Ciao, Eddy here. While you might think my first blog entry about Summer in Sombor and our other Serbian performances would be about music, composition, or other artistic matters, I’m rather going to touch on matters more humanitarian. Throughout my two weeks here I have, almost daily, been given minute anecdotes about the wars of the 90’s and the NATO bombings that were in a way the culmination of a decade of horror. The echoes of times past are faint, but when I stop to contemplate and put myself in their place for just a moment or two the horror becomes all too real.

Here are some examples and I encourage you to contemplate each for moment as I did and imagine yourself in their shoes.

  • Phobia of thunderstorms because they remind you too much of the bombings
  • 8 years and counting and your municipal airport, destroyed by NATO bombs, is still waiting to be rebuilt.
  • Driving on the highway and a building is pointed out to you. It’s in ruins and in a spirit of irony and dark humor, you’re told: “That used to be our local TV station. You did this to us.”
  • Imagine commuting across the Danube in Novi Sad on a daily basis using improvised “ferries” that were little better than rafts because all the bridges that the city depended on were destroyed. Only recently have they all been reconstructed.
  • Not knowing from day to day how much your money is worth because you’re stuck in the worst hyperinflation on record. In 24 hours you can go, literally, from riches to rags.
  • Being in a night club that’s being raided by the army to “draft” more soldiers. Men were shipped off into the army with no notice and little more than a single phone call to their families to tell them where they are.
  • Imagine being a liberal American in a country where Clinton is vilified as much as Bush—and for good reason. Are there any good guys left?
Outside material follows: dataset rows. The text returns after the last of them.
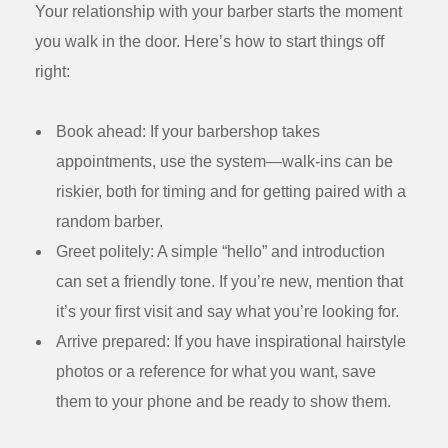
Your relationship with your barber starts the moment
you walk in the door. Here’s how to start things off
right:
Book ahead:
If your barbershop takes
appointments, use the system—walk-ins can be
riskier, both for timing and for getting paired with a
random barber.
Greet politely:
A simple “hello” and introduction
can set a friendly tone. If you’re new, mention that
it’s your first visit and say what you’re looking for.
Arrive prepared:
If you have inspirational hairstyle
photos or a reference for what you want, save
them to your phone and be ready to show them.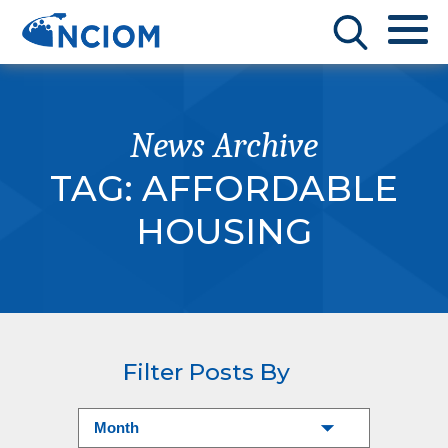
News Archive
TAG:
AFFORDABLE
HOUSING
Filter Posts By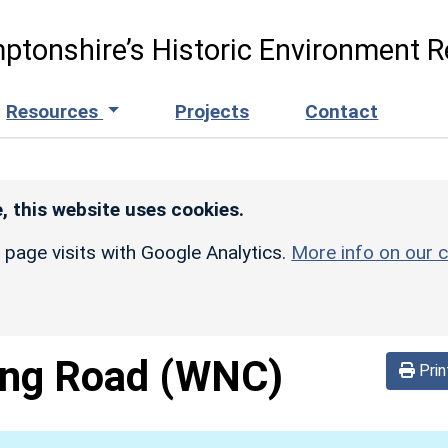
ptonshire’s Historic Environment R
Resources
Projects
Contact
, this website uses cookies.
r page visits with Google Analytics.
More info on our c
ing Road
(WNC)
Prin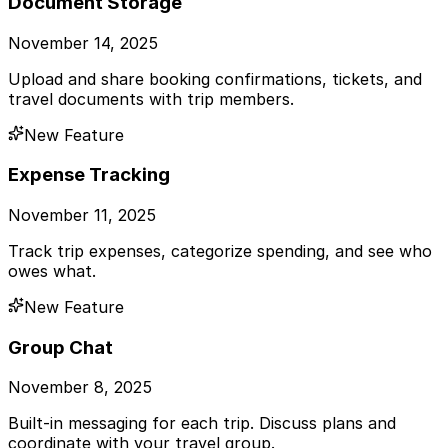
Document Storage
November 14, 2025
Upload and share booking confirmations, tickets, and
travel documents with trip members.
New Feature
Expense Tracking
November 11, 2025
Track trip expenses, categorize spending, and see who
owes what.
New Feature
Group Chat
November 8, 2025
Built-in messaging for each trip. Discuss plans and
coordinate with your travel group.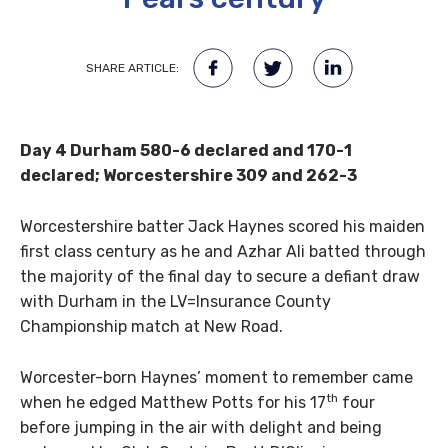
SHARE ARTICLE:
Day 4 Durham 580-6 declared and 170-1
declared; Worcestershire 309 and 262-3
Worcestershire batter Jack Haynes scored his maiden
first class century as he and Azhar Ali batted through
the majority of the final day to secure a defiant draw
with Durham in the LV=Insurance County
Championship match at New Road.
Worcester-born Haynes’ moment to remember came
th
when he edged Matthew Potts for his 17
four
before jumping in the air with delight and being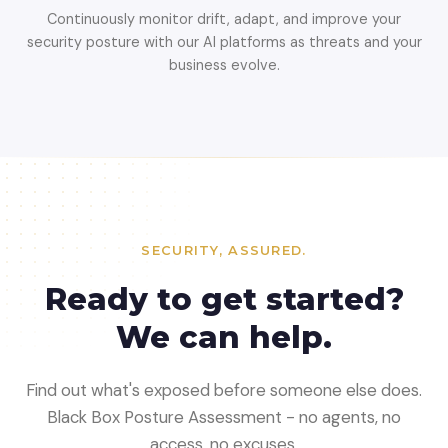
Continuously monitor drift, adapt, and improve your
security posture with our AI platforms as threats and your
business evolve.
SECURITY, ASSURED.
Ready to get started?
We can help.
Find out what's exposed before someone else does.
Black Box Posture Assessment - no agents, no
access, no excuses.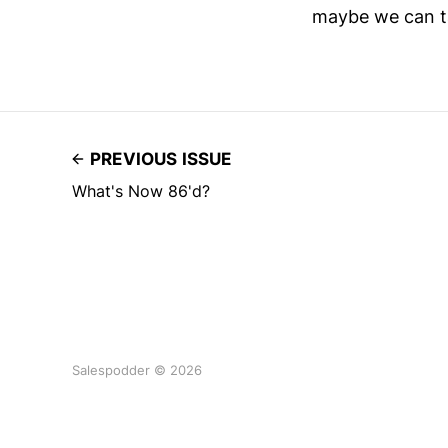
maybe we can ta
PREVIOUS ISSUE
What's Now 86'd?
Salespodder © 2026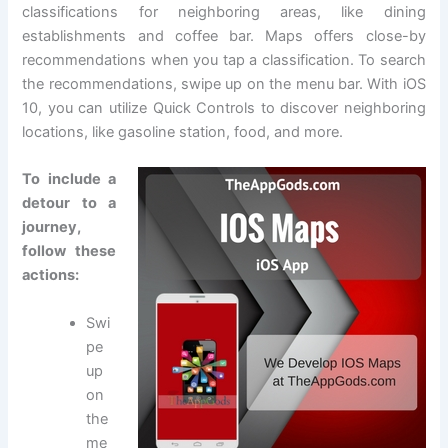
classifications for neighboring areas, like dining
establishments and coffee bar. Maps offers close-by
recommendations when you tap a classification. To search
the recommendations, swipe up on the menu bar. With iOS
10, you can utilize Quick Controls to discover neighboring
locations, like gasoline station, food, and more.
To include a
detour to a
journey,
follow these
actions:
Swi
pe
up
on
the
me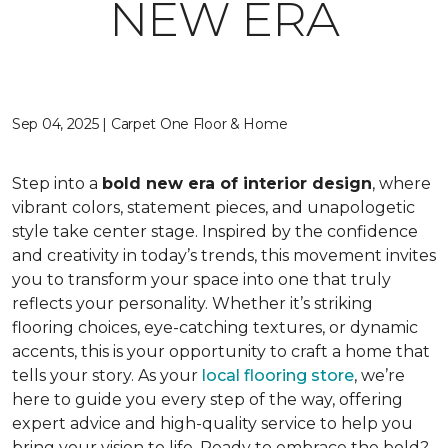
NEW ERA
Sep 04, 2025 | Carpet One Floor & Home
Step into a
bold new era of interior design
, where
vibrant colors, statement pieces, and unapologetic
style take center stage. Inspired by the confidence
and creativity in today’s trends, this movement invites
you to transform your space into one that truly
reflects your personality. Whether it’s striking
flooring choices, eye-catching textures, or dynamic
accents, this is your opportunity to craft a home that
tells your story. As your
local flooring store
, we’re
here to guide you every step of the way, offering
expert advice and high-quality service to help you
bring your vision to life. Ready to embrace the bold?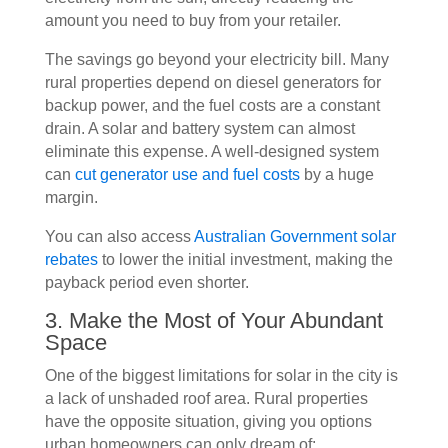
amount you need to buy from your retailer.
The savings go beyond your electricity bill. Many
rural properties depend on diesel generators for
backup power, and the fuel costs are a constant
drain. A solar and battery system can almost
eliminate this expense. A well-designed system
can
cut generator use and fuel costs
by a huge
margin.
You can also access
Australian Government solar
rebates
to lower the initial investment, making the
payback period even shorter.
3. Make the Most of Your Abundant
Space
One of the biggest limitations for solar in the city is
a lack of unshaded roof area. Rural properties
have the opposite situation, giving you options
urban homeowners can only dream of: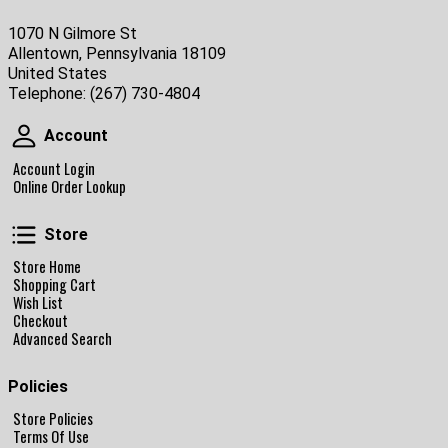
1070 N Gilmore St
Allentown, Pennsylvania 18109
United States
Telephone:
(267) 730-4804
Account
Account
Account Login
Online Order Lookup
Store
Store
Store Home
Shopping Cart
Wish List
Checkout
Advanced Search
Policies
Store Policies
Terms Of Use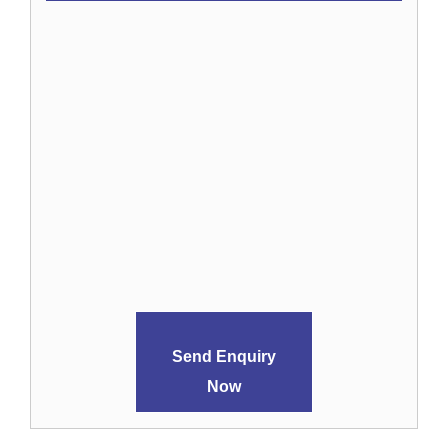
Send Enquiry
Now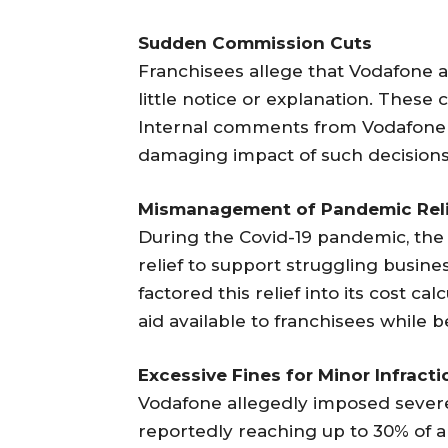
Sudden Commission Cuts
Franchisees allege that Vodafone 
little notice or explanation. These
Internal comments from Vodafone 
damaging impact of such decisions
Mismanagement of Pandemic Rel
During the Covid-19 pandemic, th
relief to support struggling busin
factored this relief into its cost cal
aid available to franchisees while 
Excessive Fines for Minor Infracti
Vodafone allegedly imposed severe 
reportedly reaching up to 30% of a 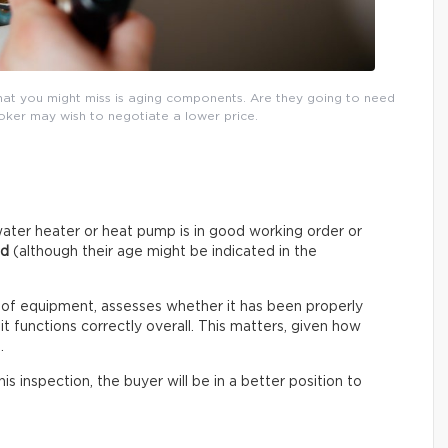
that you might miss is aging components. Are they going to need
roker may wish to negotiate a lower price.
ater heater or heat pump is in good working order or
ed
(although their age might be indicated in the
 of equipment, assesses whether it has been properly
t functions correctly overall. This matters, given how
.
s inspection, the buyer will be in a better position to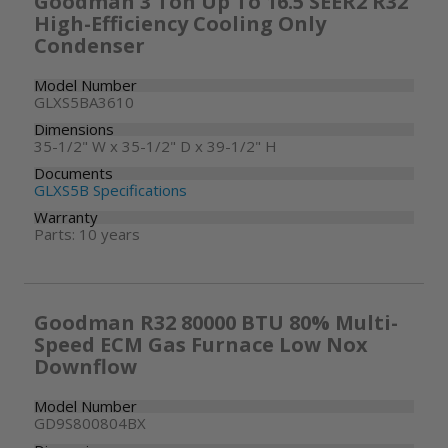
Goodman 3 Ton Up To 16.5 SEER2 R32
High-Efficiency Cooling Only
Condenser
Model Number
GLXS5BA3610
Dimensions
35-1/2" W x 35-1/2" D x 39-1/2" H
Documents
GLXS5B Specifications
Warranty
Parts: 10 years
Goodman R32 80000 BTU 80% Multi-
Speed ECM Gas Furnace Low Nox
Downflow
Model Number
GD9S800804BX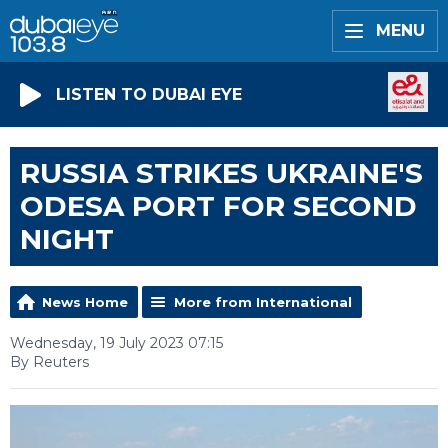
MENU
LISTEN TO DUBAI EYE
RUSSIA STRIKES UKRAINE'S
ODESA PORT FOR SECOND
NIGHT
News Home
More from International
Wednesday, 19 July 2023 07:15
By Reuters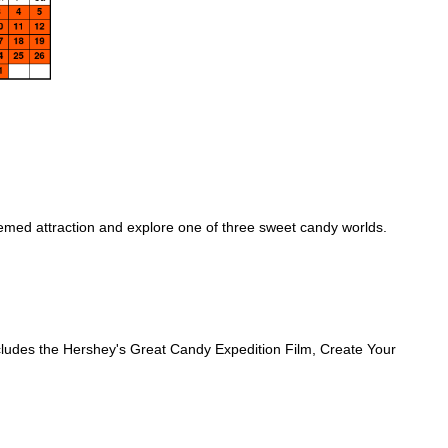
emed attraction and explore one of three sweet candy worlds.
includes the Hershey's Great Candy Expedition Film, Create Your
This list isn’t meant to be an historical record, but rather an attempt to capture the lightning quick and informal conversational moments–moments that are only faint echoes of a terrible time, but worth remembering so that maybe, just maybe, history might not repeat itself.

I promise I’ll write more about music (and lighter things) soon. Zdravo!

One comment

  1. Hey Eddy,
    What a touching entry to make. I have to say that I was very aware of these things and others during my time in Serbia. What amazed me most of all is how the people of Serbia are getting on with their lives. Such wonderfully warm people who have been through so much.